Już dwa lata temu rada liderów Konfederacji przyjęła uchwałę, która gwarantowała start w wyborach obecnym posłom z tzw. jedynek, czyli pierwszych miejsc na listach. Wolnościowcy przekonywali, że prawybory w partii Nowa Nadzieja stoją w sprzeczności z tą uchwałą. Ich zdaniem miejsca na listach Konfederacji zostały już podzielone, a partia Mentzena nie ma prawa wywracać tych uzgodnień do góry nogami.

Konflikt w Konfederacji. Dziambor nie wyklucza samodzielnego startu

Jak się jednak okazuje, rada liderów Konfederacji wycofała się ze wspomnianej uchwały, co oznacza, że miejsca na listach wyborczych będą dzielone według nowej formuły uwzględniającej prawybory w partii Nowa Nadzieja. Pojawiają się głosy, że taki układ będzie niekorzystny przede wszystkim dla Wolnościowców - Artura Dziambora, Dobromira Sośnierza czy Jakuba Kuleszy, którzy w wyniku rozgrywek Sławomira Mentzena, mogą stracić obiecane wcześniej miejsca na listach Konfederacji.

- Odwołanie uchwały gwarancyjnej stanowi, niestety, prawdopodobną zapowiedź wiarołomstwa, którego liderzy Konfederacji zamierzają się dopuścić - ocenił w rozmowie z RadioZET.pl poseł Dobromir Sośnierz. - Chciałbym się mylić i jest jeszcze czas na opamiętanie. Sam pomysł odwoływania gwarancyj jest absurdalny. Gwarancja, którą można odwołać, to nie jest żadna gwarancja. Wielokrotnie obiecywaliśmy sobie wspólny start w tym samym składzie. Jeśli do tego nie dojdzie, oznaczać by to musiało, że Konfederacja nie różni się niczym od pozostałych partyj, w których brutalna i niehonorowa walka o stołki jest ważniejsza od idei.

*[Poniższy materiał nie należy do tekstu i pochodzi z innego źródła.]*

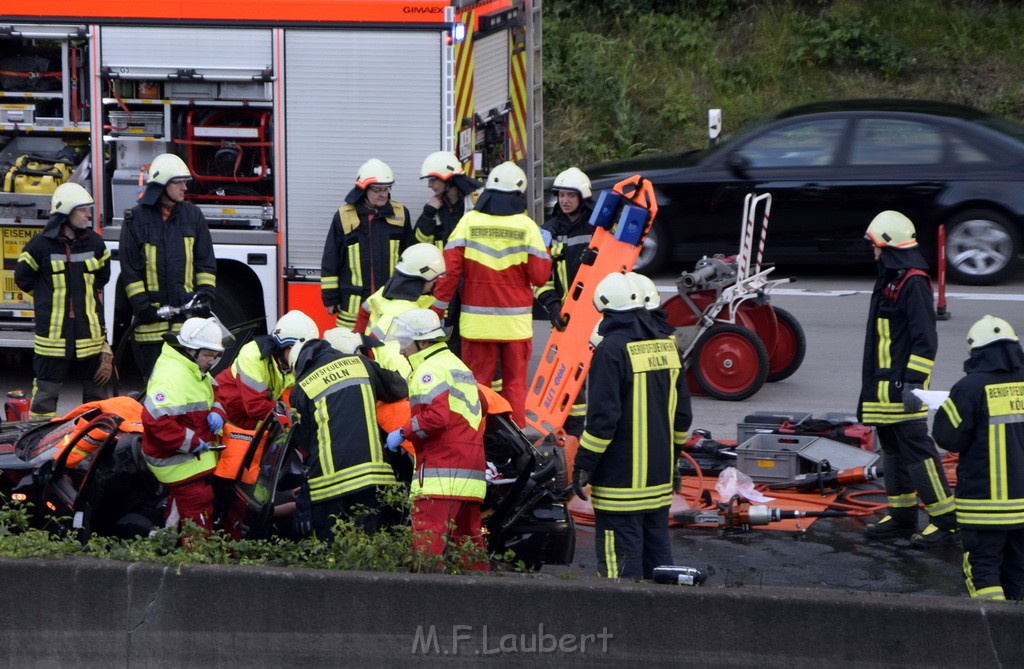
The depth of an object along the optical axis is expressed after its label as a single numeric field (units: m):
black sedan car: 26.95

Rozczarowania zmianami w Konfederacji nie kryje Artur Dziambor - szef Wolnościowców. - Jeżeli my coś sobie na piśmie obiecaliśmy, no to to pismo nie powinno zostać zignorowane. Tymczasem Rada Liderów Konfederacji pozwoliła sobie ostatnio złamać święte zasady jednak utrzymywania pewnych umów i odwołała uchwałę, która została podjęta dwa lata temu, która wprost mówi, że posłowie mają gwarantowany start jako liderzy list w swoich okręgach, jeżeli nie opuszczą Konfederacji - mówił w rozmowie z Radiem Wnet.

- Rada liderów swojej części nie dotrzymała. Okazuje się, że partia konserwatywna stała się partią anarchistyczną - mówił Dziambor. Polityk nie wykluczył, że jego partia wystartuje w wyborach z innej listy. Możliwe, że będzie to start samodzielny.

Dziambor wykluczył jednak możliwość nawiązania współpracy z Solidarną Polską, jeżeli formacja ta zakończy koalicję z PiS. - Jak bardzo lubię prywatnie niektórych posłów, tak nie wyobrażam sobie współpracy. Ponieważ Solidarna Polska jednak jest partią, która głosuje i głosować będzie za wszystkimi złymi pomysłami gospodarczymi Prawa i Sprawiedliwości - komentował polityk.